Exercise 3 of VII.4 of Conway's Complex Analysis states
Let $G$ be a simply connected region which is not the whole plane, and suppose that $\bar{z}\in G$ whenever $z\in G$. Let $a\in G\cap\mathbb{R}$ and suppose that $f:G\rightarrow D=\{z:|z|<1\}$ is a one-one analytic function with $f(a)=0,\ f'(a)>0$ and $f(G) = D$. Let $G_+=\{z\in G:\text{Im }z>0\}$. Show that $f(G_+)$ must lie entirely above or below the real axis.
I've been working on the proof via a suggestion given in another posting: show that $f(z) = \overline{f(\bar{z})}$ by looking at the conformal automorphisms of the unit disc. I see how the result follows directly if this claim is proven, but I'm having difficulty in showing the claim itself.
My work so far:
Let $g:D\rightarrow D$ be a conformal automorphism of the unit disc. Then $g$ must have the following form: $g(z) = e^{i\theta}\dfrac{z-\alpha}{1-\bar{z}\alpha}$.
I then look at $g(f(z))$ and demand that it have the same properties as $f$, namely, that $g(f(a)) = 0$ and $g'(f(a))f'(a)>0$. But then $g(z) = z$, which I then realized was obvious from the beginning, because $f$ is the unique function guaranteed by the Riemann Mapping Theorem....
I've also played around with specific curves in $G$. Let $C_1$ denote the real axis passing through $G$, and $C_2$ the perpendicular line passing through $a+iy$ and $a-iy$, where $y>0$ is such that $a+iy\in G$. Clearly, the angle between $C_1$ and $C_2$ is $\dfrac{\pi}{2}$ at $a$. Shifting $C_1$ by $it$, we maintain this right angle at $a+it$, $0\leq t\leq y$.
By the conformality of $f$ (and some unsightly calculations), I can then show that $f'(a+it) = f'(a-it)$, $0\leq t\leq y$. This is nifty. It'd be niftier if I could get it for all $a\in G\cap\mathbb{R}$ and then maybe do an integration trick.
Any help would be greatly appreciated. I am teaching myself these things in preparation for a qualifying exam, so nothing is too basic to point out.
(Meta comment: I would have asked this question in response to the cited posting, but my reputation isn't high enough yet.
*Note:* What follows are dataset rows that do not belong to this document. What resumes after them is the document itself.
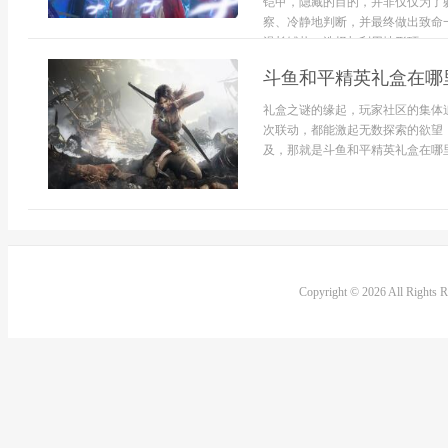
铠甲，隐藏的目的，并非仅仅为了
察、冷静地判断，并最终做出致命
漫长铺垫。选择与利用地形环...
斗鱼和平精英礼盒在哪
礼盒之谜的缘起，玩家社区的集体
次联动，都能激起无数探索的欲望
及，那就是斗鱼和平精英礼盒在哪里
Copyright © 2026 All Rights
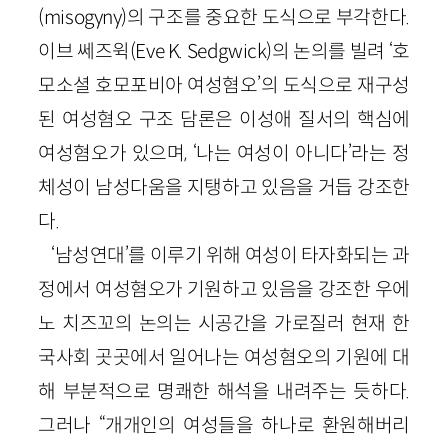
(misogyny)
의 구조를 중요한 도식으로 부각한다.
이브 쎄즈윅
(Eve K. Sedgwick)
의 논의를 빌려 ‘호
모소셜 호모포비아 여성혐오’의 도식으로 재구성
된 여성혐오 구조 담론은 이성애 질서의 핵심에
여성혐오가 있으며, ‘나는 여성이 아니다’라는 정
체성이 남성다움을 지탱하고 있음을 거듭 강조한
다.
‘남성연대’를 이루기 위해 여성이 타자화되는 과
정에서 여성혐오가 기원하고 있음을 강조한 우에
노 치즈꼬의 논의는 시공간을 가로질러 현재 한
국사회 곳곳에서 일어나는 여성혐오의 기원에 대
해 부분적으로 명쾌한 해석을 내려주는 듯하다.
그러나 “개개인의 여성들을 하나로 환원해버리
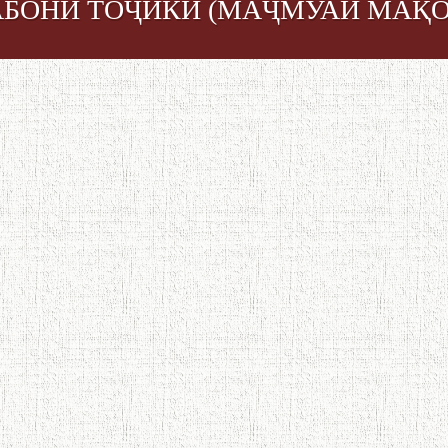
АБОНИ ТОҶИКИ (МАҶМУАИ МАҚ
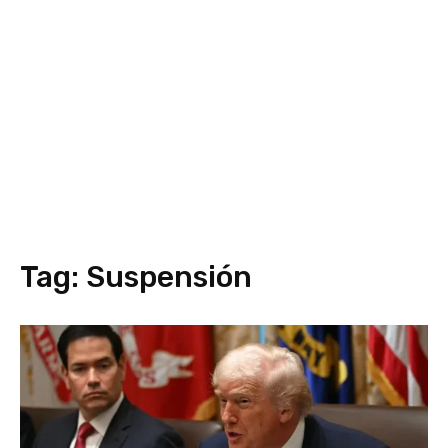
Tag:
Suspensión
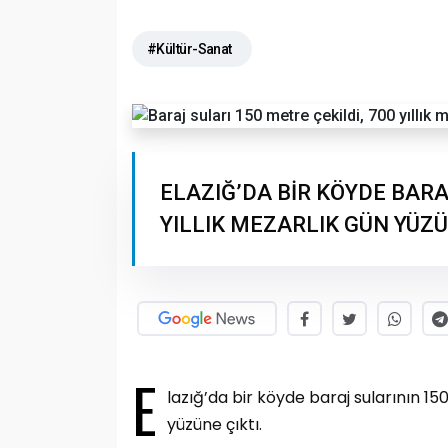
#Kültür-Sanat
ELAZIĞ’DA BİR KÖYDE BARA
YILLIK MEZARLIK GÜN YÜZÜ
E
lazığ’da bir köyde baraj sularının 15
yüzüne çıktı.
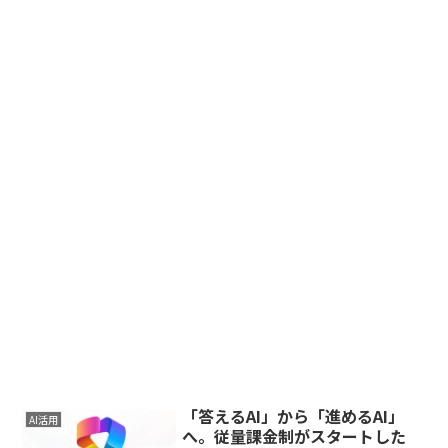
「答えるAI」から「進めるAI」
AI活用
へ。従量課金制がスタートした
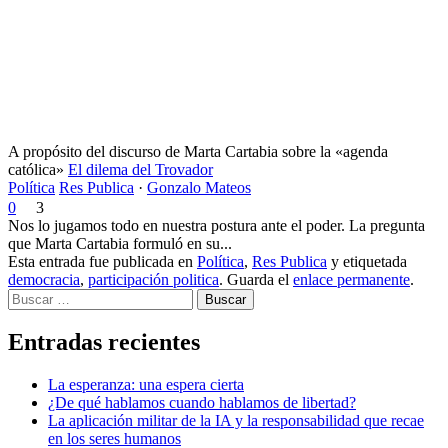
A propósito del discurso de Marta Cartabia sobre la «agenda
católica»
El dilema del Trovador
Política
Res Publica
·
Gonzalo Mateos
0
3
Nos lo jugamos todo en nuestra postura ante el poder. La pregunta
que Marta Cartabia formuló en su...
Esta entrada fue publicada en
Política
,
Res Publica
y etiquetada
democracia
,
participación politica
. Guarda el
enlace permanente
.
Buscar
Entradas recientes
La esperanza: una espera cierta
¿De qué hablamos cuando hablamos de libertad?
La aplicación militar de la IA y la responsabilidad que recae
en los seres humanos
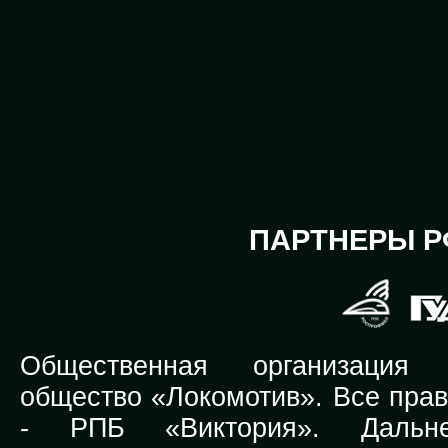
ПАРТНЕРЫ Р
Общественная организация Р
общество «Локомотив». Все прав
-
РПБ «Виктория».
Дальней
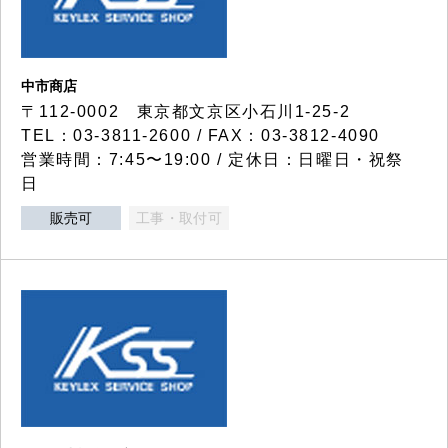
中市商店
〒112-0002 東京都文京区小石川1-25-2
TEL：03-3811-2600 / FAX：03-3812-4090
営業時間：7:45〜19:00 / 定休日：日曜日・祝祭
日
販売可
工事・取付可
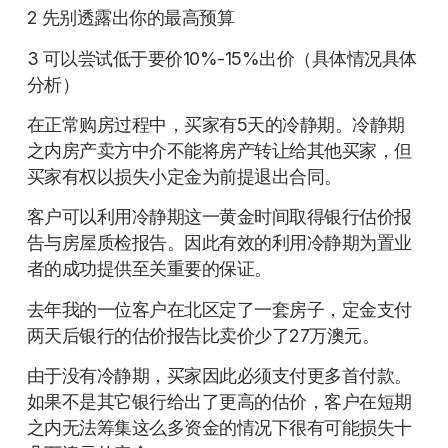
2 先别透露出你的最高预算
3 可以尝试低于要价10%-15%出价（具体情况具体
分析）
在正常购房过程中，买家有5天的冷静期。冷静期
之内房产卖方中介不能将房产转让给其他买家，但
买家有权以损失小定金为前提退出合同。
客户可以利用冷静期这一黄金时间取得银行估价报
告与房屋质检报告。因此有效的利用冷静期为置业
者的成功提供至关重要的保证。
去年我的一位客户在北区定了一套房子，定金支付
两天后银行的估价报告比卖价少了27万澳元。
由于没有冷静期，买家因此必须支付更多首付款。
如果不是其它银行给出了更高的估价，客户在短期
之内无法筹集这么多资金的情况下很有可能损失十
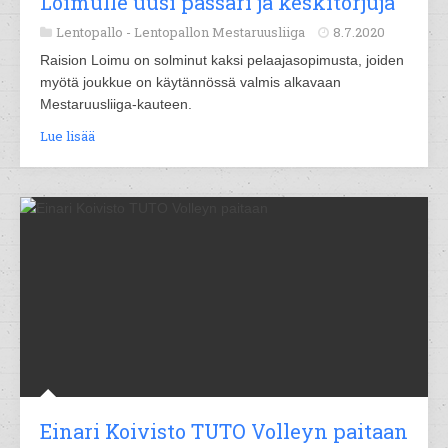
Loimulle uusi passari ja keskitorjuja
Lentopallo -
Lentopallon Mestaruusliiga
8.7.2020
Raision Loimu on solminut kaksi pelaajasopimusta, joiden
myötä joukkue on käytännössä valmis alkavaan
Mestaruusliiga-kauteen.
Lue lisää
Einari Koivisto TUTO Volleyn paitaan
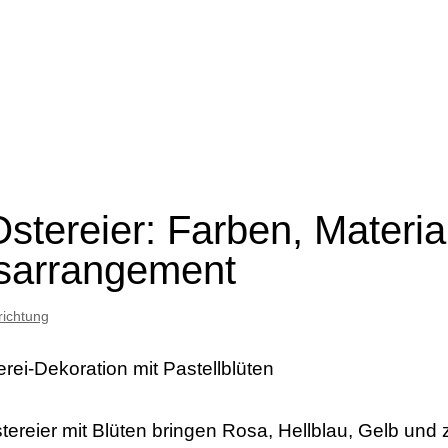
Ostereier: Farben, Materia
gsarrangement
richtung
tereier mit Blüten bringen Rosa, Hellblau, Gelb und 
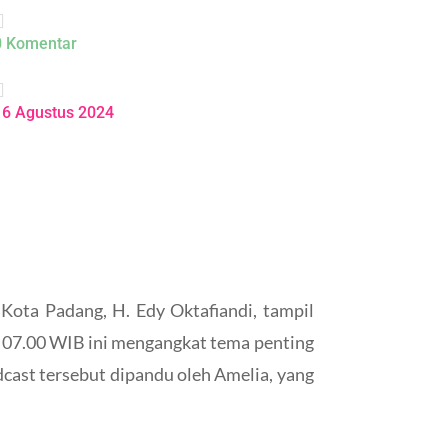

0 Komentar

16 Agustus 2024
ota Padang, H. Edy Oktafiandi, tampil
 07.00 WIB ini mengangkat tema penting
ast tersebut dipandu oleh Amelia, yang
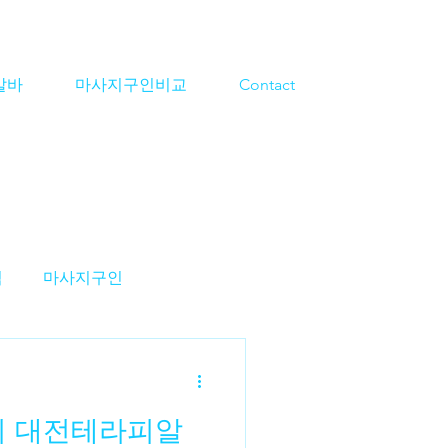
알바
마사지구인비교
Contact
격
마사지구인
지알바
스웨디시구인
지 대전테라피알
알바
대전마사지알바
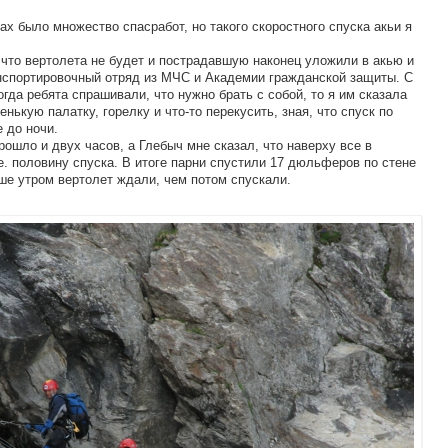
зах было множество спасработ, но такого скоростного спуска акьи я
 что вертолета не будет и пострадавшую наконец уложили в акью и
анспортировочный отряд из МЧС и Академии гражданской защиты. С
огда ребята спрашивали, что нужно брать с собой, то я им сказала
нькую палатку, горелку и что-то перекусить, зная, что спуск по
 до ночи.
рошло и двух часов, а Глебыч мне сказал, что наверху все в
е. половину спуска. В итоге парни спустили 17 дюльферов по стене
ьше утром вертолет ждали, чем потом спускали.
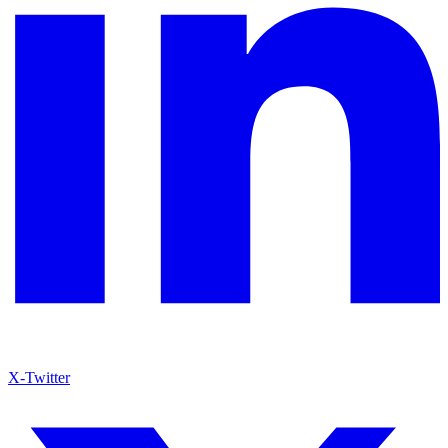
X-Twitter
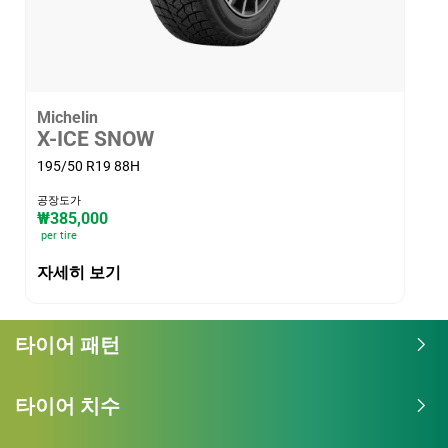
Michelin
X-ICE SNOW
195/50 R19 88H
공장도가
₩385,000
per tire
자세히 보기
타이어 패턴
타이어 치수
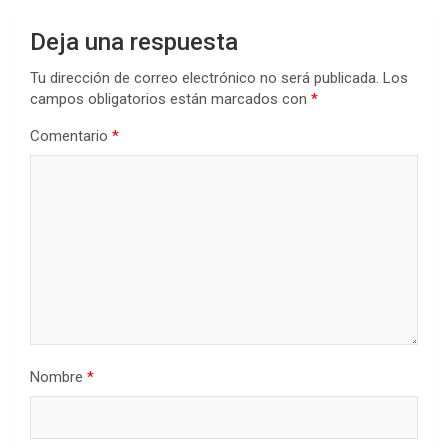
Deja una respuesta
Tu dirección de correo electrónico no será publicada.
Los
campos obligatorios están marcados con
*
Comentario
*
Nombre
*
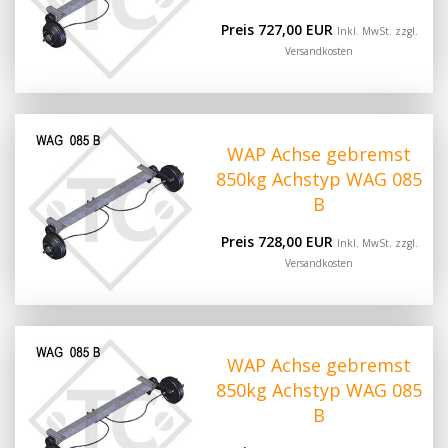
Preis 727,00 EUR
Inkl. MwSt. zzgl.
Versandkosten
WAP Achse gebremst
850kg Achstyp WAG 085
B
Preis 728,00 EUR
Inkl. MwSt. zzgl.
Versandkosten
WAP Achse gebremst
850kg Achstyp WAG 085
B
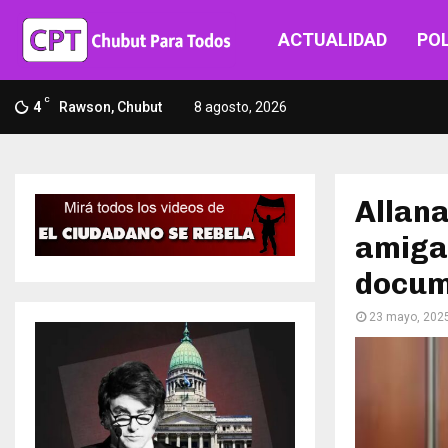
ACTUALIDAD
POL
C
4
Rawson, Chubut
8 agosto, 2026
Allana
amiga 
docum
23 mayo, 202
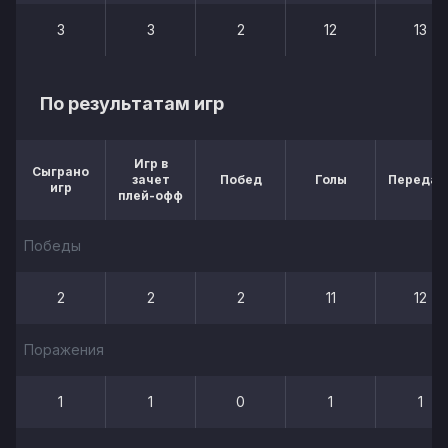
3
3
2
12
13
По результатам игр
Игр в
Сыграно
зачет
Побед
Голы
Передач
игр
плей-офф
Победы
2
2
2
11
12
Поражения
1
1
0
1
1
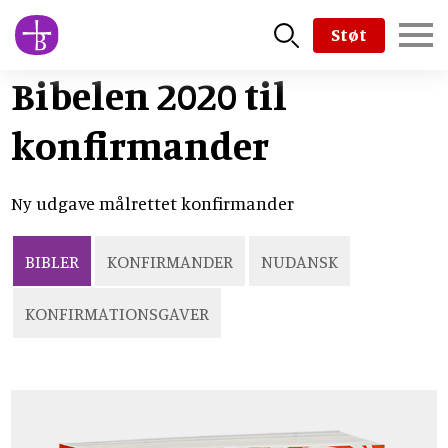
Skip
Støt
to
main
Bibelen 2020 til
content
konfirmander
Ny udgave målrettet konfirmander
BIBLER
KONFIRMANDER
NUDANSK
KONFIRMATIONSGAVER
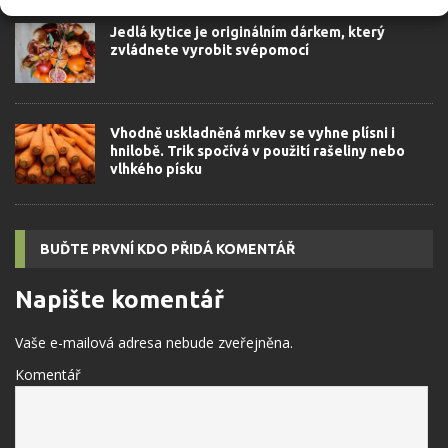
Jedlá kytice je originálním dárkem, který
zvládnete vyrobit svépomocí
Vhodně uskladněná mrkev se vyhne plísni i
hnilobě. Trik spočívá v použití rašeliny nebo
vlhkého písku
BUĎTE PRVNÍ KDO PŘIDÁ KOMENTÁŘ
Napište komentář
Vaše e-mailová adresa nebude zveřejněna.
Komentář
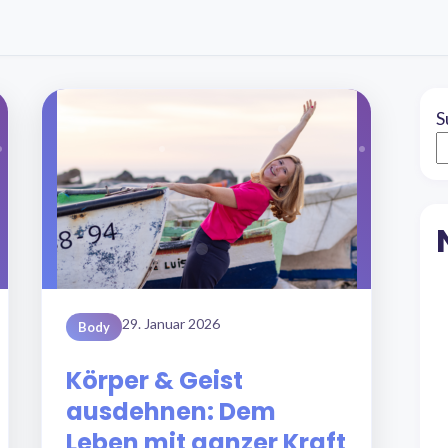
S
29. Januar 2026
Body
Körper & Geist
ausdehnen: Dem
Leben mit ganzer Kraft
Also, I think the solution to this particular question must be simpler than the generalization provided in the previous posting.)
Generally, for every holomorphic function $f \colon U \to \mathbb{C}$, the function $g \colon z \mapsto \overline{f\left(\overline{z}\right)}$ is holomorphic on the domain $V$ obtained by reflecting $U$ in the real axis. That is most easily seen by expanding $f$ into power series or the Wirtinger calculus. Both ways also show that we have $g'(z) = \overline{f'\left(\overline{z}\right)}$ on $V$.
Here, the domain $G$ and the image $\mathbb{D}$ are symmetric with respect to the real axis, so the complex conjugation is a bijection on each. Hence $h\colon z \mapsto \overline{f\left(\overline{z}\right)}$ is a bijection, since it is the composition of three bijections. By the first paragraph, it is also holomorphic, and thus biholomorphic. Further, we have $h'(a) = \overline{f'\left(\overline{a}\right)} = f'(a)$ since $a\in \mathbb{R}$ and $f'(a)\in \mathbb{R}$.
So $h$ and $f$ are biholomorphic maps between $G$ and the unit disk $\mathbb{D}$ with $h(a) = f(a) = 0$ and $h'(a) = f'(a) > 0$. With the uniqueness part of the Riemann mapping theorem it follows that $h = f$. Without that uniqueness part, the Schwarz lemma applied to the map $g = f\circ h^{-1}\colon \mathbb{D}\to \mathbb{D}$ which satisfies $g(0) = 0$ and $g'(0) = 1$ yields $g = \operatorname{id}_\mathbb{D}$, and hence $h = f$.